それが、今回ネフェフィトとメレイネルを"監軍"としてわざわざ【魔弾使い】が占領した地まで送り込んだ理由であったのだ。
なお、そのことについては当然であるが【魔弾使い】と打ち合わせ済。
彼女の配下が――どうせ好みの年若い男――サポートにつくこととなっており、そのまま戦場から行方をくらませ、『旅侠』としても有名なキプシーという名の"人売り"と合流させて【人世】へ送り込むという段取りである。
「どうせ"二重監視"のため、なんて小娘クンにとっちゃ口実。本命は、この僕の秘密を探りたくて仕方が無いってのはわかってるよ、あの詐欺娘クンは知りたがりの度がちょっと強いからねぇ……活きが良すぎて困る困る、てことで、ほら、さっきの"新人"クンを使おうよ、適当な生贄出して"寄生"させとけば溜飲下がるでしょ」
「え、マジっすか? それはそれで問題あるっすよ、親方忘れてないと思うんすけど――あの"新人"クンって、あの、えっと、【幼生使い】殿んところからの留学生っすよ? 預かりって建前あるっすよ? 泳がせとくんじゃなかったんすか?」
【宿主使い】に"寄生"された者がどうなるか。
――"娘"として、あるいは迷宮の『調達役』という立場として、"界巫"と大公なんぞの争いの渦中を見聞きする立場になってしまったグウェンエットは、嫌というほど聞き知っていた。

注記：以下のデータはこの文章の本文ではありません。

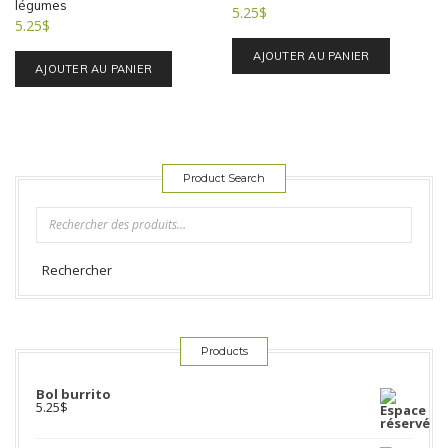
légumes
5.25
$
5.25
$
AJOUTER AU PANIER
AJOUTER AU PANIER
Product Search
Rechercher
Products
Bol burrito
5.25
$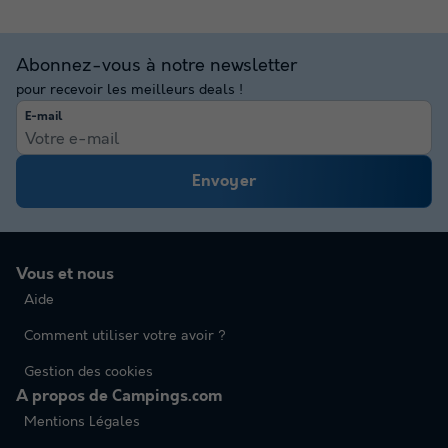
Abonnez-vous à notre newsletter
pour recevoir les meilleurs deals !
E-mail
Envoyer
Vous et nous
Aide
Comment utiliser votre avoir ?
Gestion des cookies
A propos de Campings.com
Mentions Légales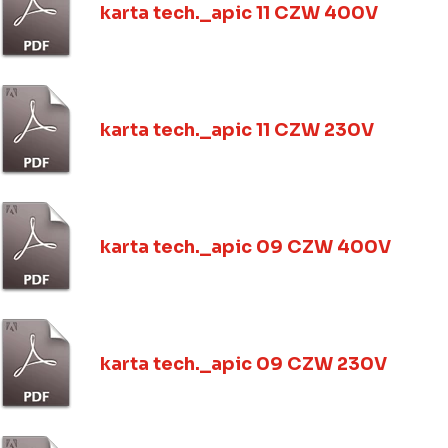
karta tech._apic 11 CZW 400V
karta tech._apic 11 CZW 230V
karta tech._apic 09 CZW 400V
karta tech._apic 09 CZW 230V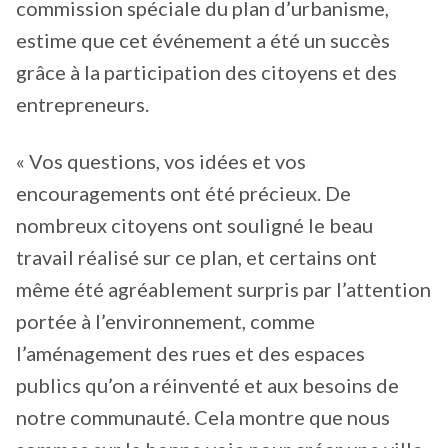
commission spéciale du plan d’urbanisme,
estime que cet événement a été un succès
grâce à la participation des citoyens et des
entrepreneurs.
« Vos questions, vos idées et vos
encouragements ont été précieux. De
nombreux citoyens ont souligné le beau
travail réalisé sur ce plan, et certains ont
même été agréablement surpris par l’attention
portée à l’environnement, comme
l’aménagement des rues et des espaces
publics qu’on a réinventé et aux besoins de
notre communauté. Cela montre que nous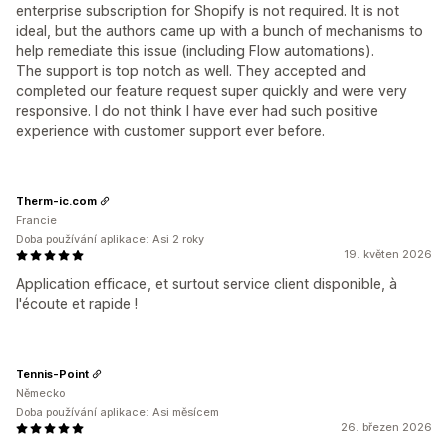
enterprise subscription for Shopify is not required. It is not
ideal, but the authors came up with a bunch of mechanisms to
help remediate this issue (including Flow automations).
The support is top notch as well. They accepted and
completed our feature request super quickly and were very
responsive. I do not think I have ever had such positive
experience with customer support ever before.
Therm-ic.com
Francie
Doba používání aplikace: Asi 2 roky
19. květen 2026
Application efficace, et surtout service client disponible, à
l'écoute et rapide !
Tennis-Point
Německo
Doba používání aplikace: Asi měsícem
26. březen 2026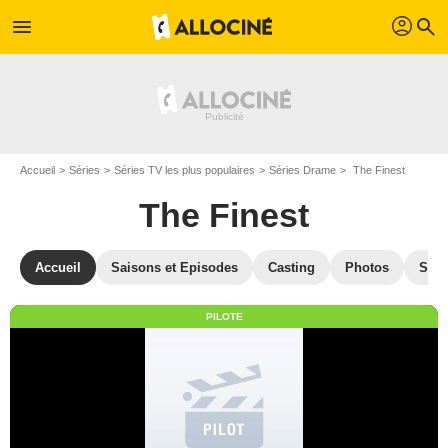
profil
menu
search
Accueil
Séries
Séries TV les plus populaires
Séries Drame
The Finest
The Finest
Accueil
Saisons et Episodes
Casting
Photos
Séri
PILOTE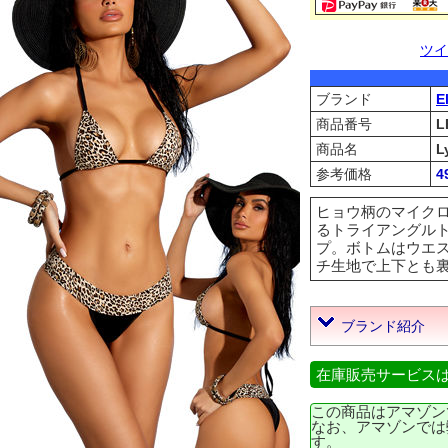
ツイ
ブランド
E
商品番号
L
商品名
L
参考価格
4
ヒョウ柄のマイク
るトライアングルト
プ。ボトムはウエ
チ生地で上下とも裏地なし。
ブランド紹介
在庫販売サービス
この商品はアマゾン
なお、アマゾンでは
す。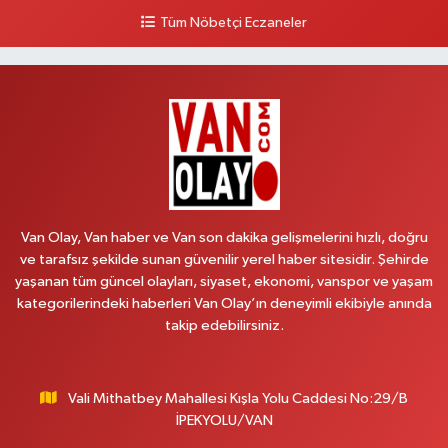
0 (505) 636 94 65
Yol Tarifi Al
Tüm Nöbetçi Eczaneler
Baran Eczanesi
Şehit Jandarma Binbaşı Cesur Mahallesi, Vali Münir Karaloğlu Caddesi
No:6 D Çaldıran Van
0 (538) 376 47 15
Yol Tarifi Al
Vitamin Eczanesi
Vanyolu Mahallesi, Kara Yusuf Bey Caddesi No:99 B Erciş Van
Van Olay, Van haber ve Van son dakika gelişmelerini hızlı, doğru
0 (432) 351 02 96
Yol Tarifi Al
ve tarafsız şekilde sunan güvenilir yerel haber sitesidir. Şehirde
yaşanan tüm güncel olayları, siyaset, ekonomi, vanspor ve yaşam
Koç Eczanesi
kategorilerindeki haberleri Van Olay’ın deneyimli ekibiyle anında
Cumhuriyet Mahallesi, Konak Sokak No:6 Gürpınar Van
takip edebilirsiniz.
0 (530) 442 24 65
Yol Tarifi Al
Vali Mithatbey Mahallesi Kışla Yolu Caddesi No:29/B
Engin Eczanesi
İPEKYOLU/VAN
Beyazıt Mahallesi, Zeylan Caddesi No:46 A Erciş Van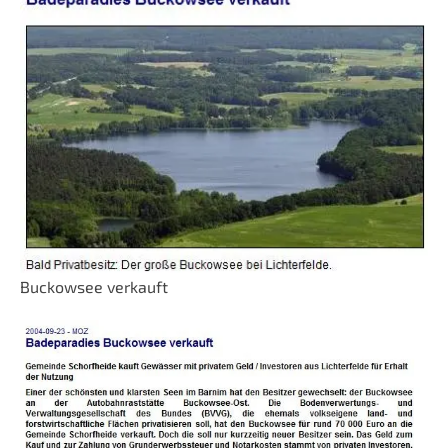
Buckowsee verkauft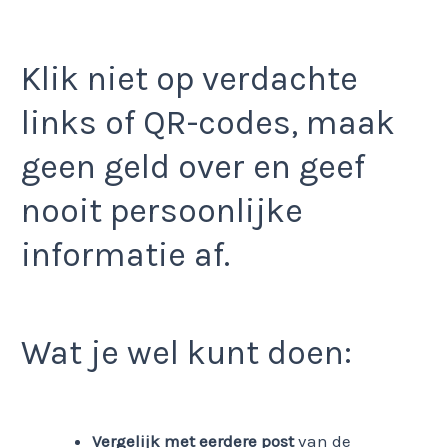
Klik niet op verdachte
links of QR-codes, maak
geen geld over en geef
nooit persoonlijke
informatie af.
Wat je wel kunt doen:
Vergelijk met eerdere post
van de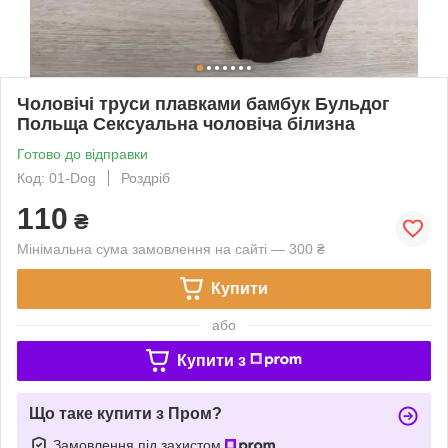
Чоловічі труси плавками бамбук Бульдог
Польща Сексуальна чоловіча білизна
Готово до відправки
Код: 01-Dog
Роздріб
110
₴
Мінімальна сума замовлення на сайті — 300 ₴
Купити
або
Купити з
Що таке купити з Пром?
Замовлення під захистом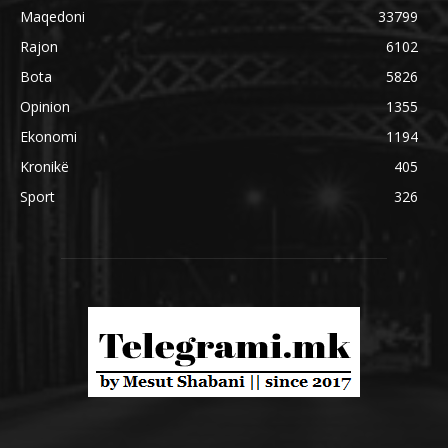
Maqedoni
33799
Rajon
6102
Bota
5826
Opinion
1355
Ekonomi
1194
Kronikë
405
Sport
326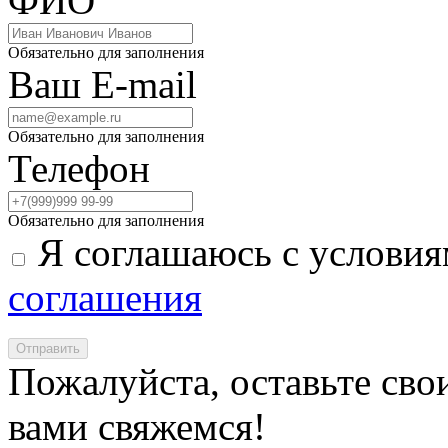
ФИО
Обязательно для заполнения
Ваш E-mail
Обязательно для заполнения
Телефон
Обязательно для заполнения
Я соглашаюсь с услови
соглашения
Отправить
Пожалуйста, оставьте сво
вами свяжемся!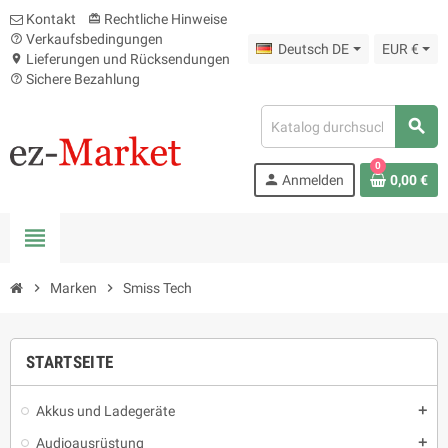
Kontakt
Rechtliche Hinweise
card_giftcard
Verkaufsbedingungen
help_outline
Deutsch DE
EUR €
Lieferungen und Rücksendungen
location_on
Sichere Bezahlung
help_outline
search
0
person
Anmelden
0,00 €
view_headline
chevron_right
Marken
chevron_right
Smiss Tech
STARTSEITE
Akkus und Ladegeräte
add
Audioausrüstung
add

「何言ってるんだかねぇ、グウェンエットさん。だからじゃないか。ついでに【幼生使い】クンの反応も見れる良い機会だ。あのクズ、最近ちょっと動きが露骨で雑で怪しすぎるからねぇ?」
「あー、ヴィヴィねーちゃんでもラフィねーちゃんでもどっちでもいいから早く帰ってこないかなーあーあーあああー。あたしお目々が回りそうだなああーあああー」
「なんだい、グウェンエットさん、そんな心配なのかい? じゃしょうがないなぁ、『ロッシィちゃん』クンには、特別にオーマクンが事を成した暁には一番最初に配当を受け取る権利をあげようじゃないか。それなら納得するだろうさ、はっはっは」
こともなげに同僚――共に"2代目界巫"に仕える迷宮領主である【幼生使い】ジェチェリー ――を罵倒する父フェネスに、グウェンエットが天を仰ぐ。
しかし仰げども仰げども、ここは迷宮の最深部であり、"空"など広がってはいないことなど百も承知ではあるところだ。むしろ、久方ぶりに父が稼働させた巨竜の如き"炉"からは、まるで地獄の釜を開けたかのような焦熱の煌々たるや。
空気がまるで流水のように、歪められた蜃気楼となって、未来というものがあるのだとすればその先行きの不安定さをただただ、振盪させているのみなのであった。